La nouvelle délibération, rectifiant le budget initial, doit intervenir dans un délai d'un mois à partir de la communication des propositions de la chambre régionale des comptes.

Si l'organe délibérant ne s'est pas prononcé dans le délai prescrit, ou si la délibération prise ne comporte pas de mesures de redressement jugées suffisantes par la chambre régionale des comptes, qui se prononce sur ce point dans un délai de 15 jours à partir de la transmission de la nouvelle délibération, le budget est réglé et rendu exécutoire par le représentant de l’État dans le département. Si celui-ci s'écarte des propositions formulées par la chambre régionale des comptes, il assortit sa décision d'une motivation explicite."

Cette procédure s’applique tant pour le budget primitif (principal ou annexe) que pour le budget supplémentaire ou les décisions modificatives qui permettent d’apporter les ajustements nécessaires au budget en cours d’année.

Lorsque le préfet règle et rend exécutoire le budget, il adresse sa décision à la collectivité ou à l'établissement public concerné, ainsi qu'à son comptable et à la CRC, dans un délai de 20 jours à compter de la notification de l’avis de la CRC (article R.1612-11 du CGCT ).

Conséquences de la procédure pour absence d’équilibre du budget

Conformément à l'article L.1612-9 du CGCT , à compter de la saisine de la CRC et jusqu'au terme de la procédure susmentionnée, l'organe délibérant ne peut se prononcer en matière budgétaire, sauf pour la délibération rectifiant le budget initial après la formulation des propositions de rééquilibre par la CRC et pour l'adoption du compte administratif de l'année N-1.

La collectivité territoriale peut néanmoins continuer de fonctionner en faisant usage des dispositions de l’article L.1612-1 du CGCT . Elle peut ainsi :

  • Recouvrer les recettes,
  • Engager, liquider et mandater les dépenses de la section de fonctionnement dans la limite de celles inscrites au budget de l'année précédente,
  • Mandater les dépenses afférentes au remboursement en capital des annuités de la dette venant à échéance,
  • Sur autorisation de l'organe délibérant uniquement : engager, liquider et mandater les dépenses d'investissement, dans la limite du quart des crédits ouverts au budget de l'exercice précédent, non compris les crédits afférents au remboursement de la dette.

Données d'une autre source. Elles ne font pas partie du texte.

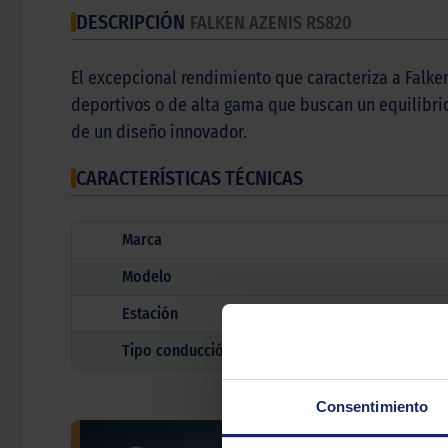
DESCRIPCIÓN
FALKEN AZENIS RS820
El excepcional rendimiento que caracteriza a Falk
deportivos o de alta gama que buscan un equilibrio
de un diseño innovador.
CARACTERÍSTICAS TÉCNICAS
Marca
Modelo
Estación
Tipo conducción
Consentimiento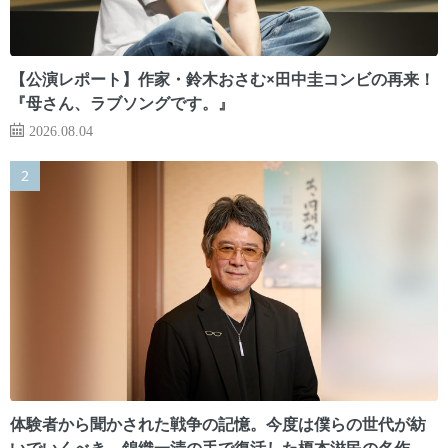
【公演レポート】作家・鈴木おさむ×田中圭コンビの再来！
『母さん、ラブソングです。』
2026.08.04
体験者から聞かされた戦争の記憶。今度は僕らの世代が紡
いでいくべき 錦織一清の手で復活した榎本滋民の名作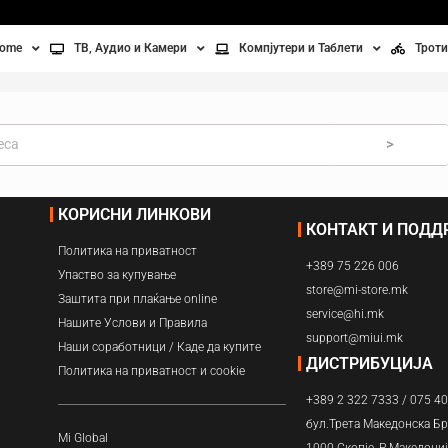
home
ТВ, Аудио и Камери
Компјутери и Таблети
Троти
Телевизори
Таблети
Тро
Монитори
Лаптопи
Вел
>
ње
Проектори
Компјутерска галантерија
Без
КОРИСНИ ЛИНКОВИ
КОНТАКТ И ПОД
лување
Аудио
Политика на приватност
+389 75 226 006
ори
Видео камери
Упаство за купување
store@mi-store.mk
Заштита при плаќање online
service@hi.mk
ан на воздух
Нашите Услови и Правила
support@miui.mk
Наши соработници / Каде да купите
Вентилатори
ДИСТРИБУЦИЈА
Политика на приватност и cookie
+389 2 322 7333 / 075 4
Греење
бул.Трета Македонска Бр
Mi Global
1000 Скопје, Р.Македони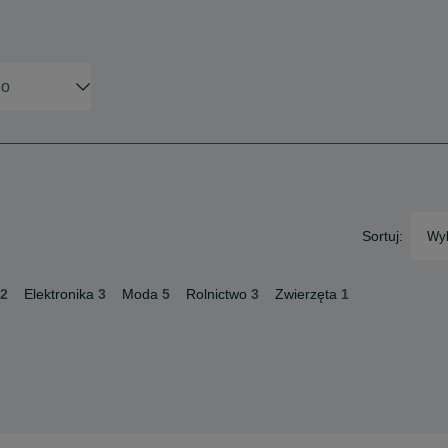
Sortuj:
Wyb
2
Elektronika
3
Moda
5
Rolnictwo
3
Zwierzęta
1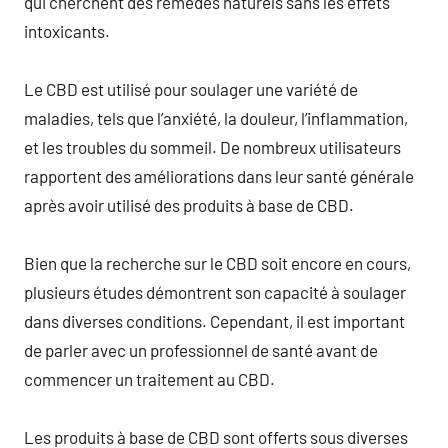
qui cherchent des remèdes naturels sans les effets
intoxicants.
Le CBD est utilisé pour soulager une variété de
maladies, tels que l’anxiété, la douleur, l’inflammation,
et les troubles du sommeil. De nombreux utilisateurs
rapportent des améliorations dans leur santé générale
après avoir utilisé des produits à base de CBD.
Bien que la recherche sur le CBD soit encore en cours,
plusieurs études démontrent son capacité à soulager
dans diverses conditions. Cependant, il est important
de parler avec un professionnel de santé avant de
commencer un traitement au CBD.
Les produits à base de CBD sont offerts sous diverses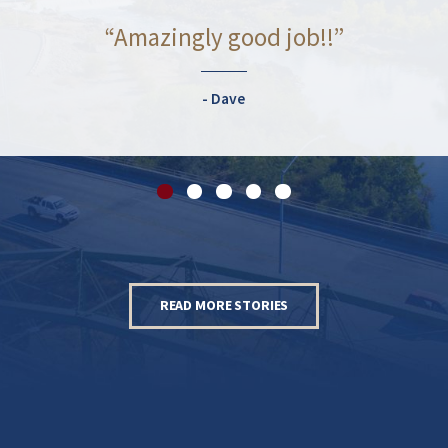
“Amazingly good job!!”
Dave
READ MORE STORIES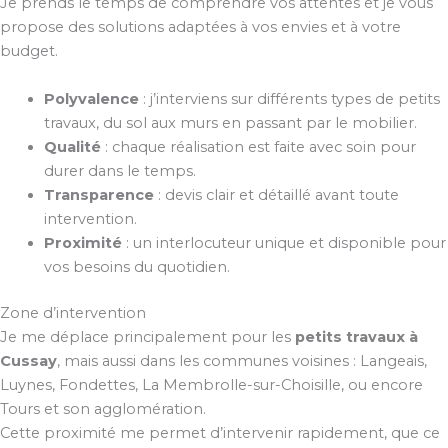
Je prends le temps de comprendre vos attentes et je vous
propose des solutions adaptées à vos envies et à votre
budget.
Polyvalence
: j’interviens sur différents types de petits
travaux, du sol aux murs en passant par le mobilier.
Qualité
: chaque réalisation est faite avec soin pour
durer dans le temps.
Transparence
: devis clair et détaillé avant toute
intervention.
Proximité
: un interlocuteur unique et disponible pour
vos besoins du quotidien.
Zone d’intervention
Je me déplace principalement pour les
petits travaux à
Cussay
, mais aussi dans les communes voisines : Langeais,
Luynes, Fondettes, La Membrolle-sur-Choisille, ou encore
Tours et son agglomération.
Cette proximité me permet d’intervenir rapidement, que ce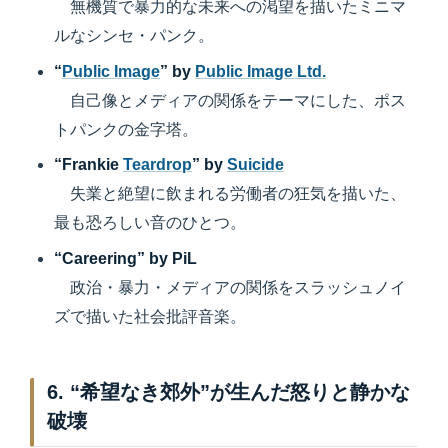
無機質で暴力的な未来への渇望を描いたミニマ
ルなシンセ・パンク。
“
Public Image
” by
Public Image Ltd.
自己像とメディアの関係をテーマにした、ポス
トパンクの金字塔。
“Frankie
Teardrop
” by
Suicide
失業と絶望に飲まれる労働者の狂気を描いた、
最も恐ろしい音のひとつ。
“Careering” by PiL
政治・暴力・メディアの関係をスラッシュノイ
ズで描いた社会批評音楽。
6. “希望なき郊外”が生んだ怒りと静かな
破壊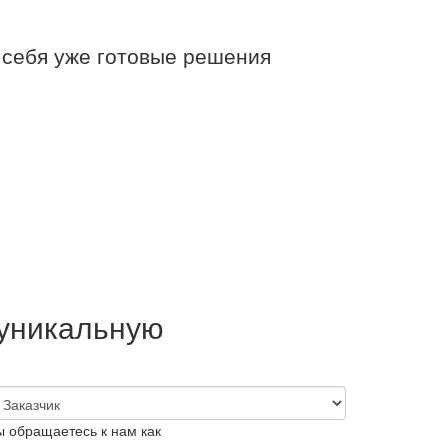
 себя уже готовые решения
 уникальную
ы обращаетесь к нам как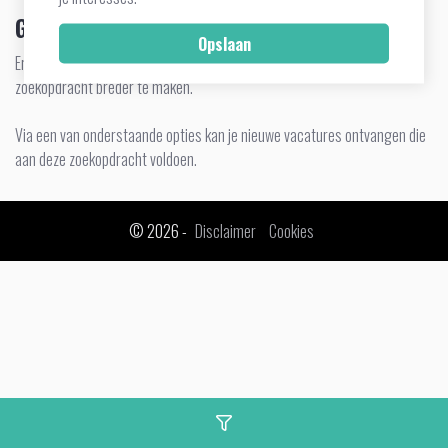
Geen vacatures gevonden
Er zijn geen vacatures gevonden. Verwijder zoekcriteria om de
zoekopdracht breder te maken.
Via een van onderstaande opties kan je nieuwe vacatures ontvangen die
aan deze zoekopdracht voldoen.
© 2026 -
Disclaimer
Cookies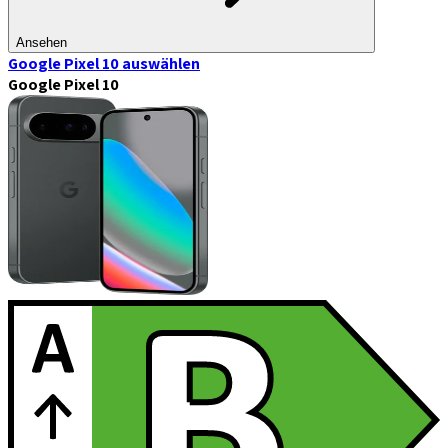
Ansehen
Google Pixel 10
auswählen
Google Pixel 10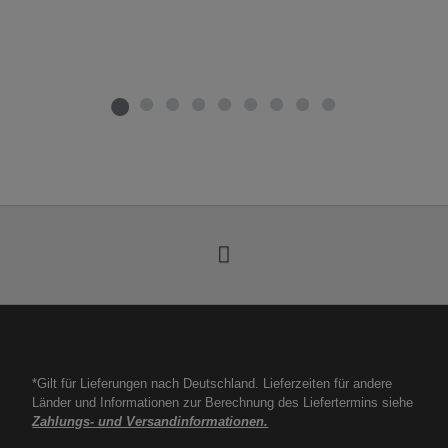
*Gilt für Lieferungen nach Deutschland. Lieferzeiten für andere
Länder und Informationen zur Berechnung des Liefertermins siehe
Zahlungs- und Versandinformationen.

Conséquences de la procédure sur les prochaines étapes de l’activité budgétaire

Conformément à l'article L.1612-9 du CGCT , lorsque le budget d'une collectivité territoriale a été réglé et rendu exécutoire par le préfet, les budgets supplémentaires afférents au même exercice doivent être transmis à la CRC.

De plus, le vote du compte administratif de l'année N doit intervenir avant le vote du budget primitif de l'année N+1. Lorsque le compte administratif adopté dans ces conditions fait apparaître un déficit dans l'exécution du budget, ce déficit est reporté au budget primitif de l'année N+1. Ce budget primitif est transmis à la CRC.

Dans ce cas, la date limite de transmission du compte de gestion de l'année N par le comptable est ramené au 1er mai, et les dates pour l'adoption et la transmission au représentant de l’État du budget primitif de l'année N+1 sont reportées respectivement au 1er juin et au 15 juin.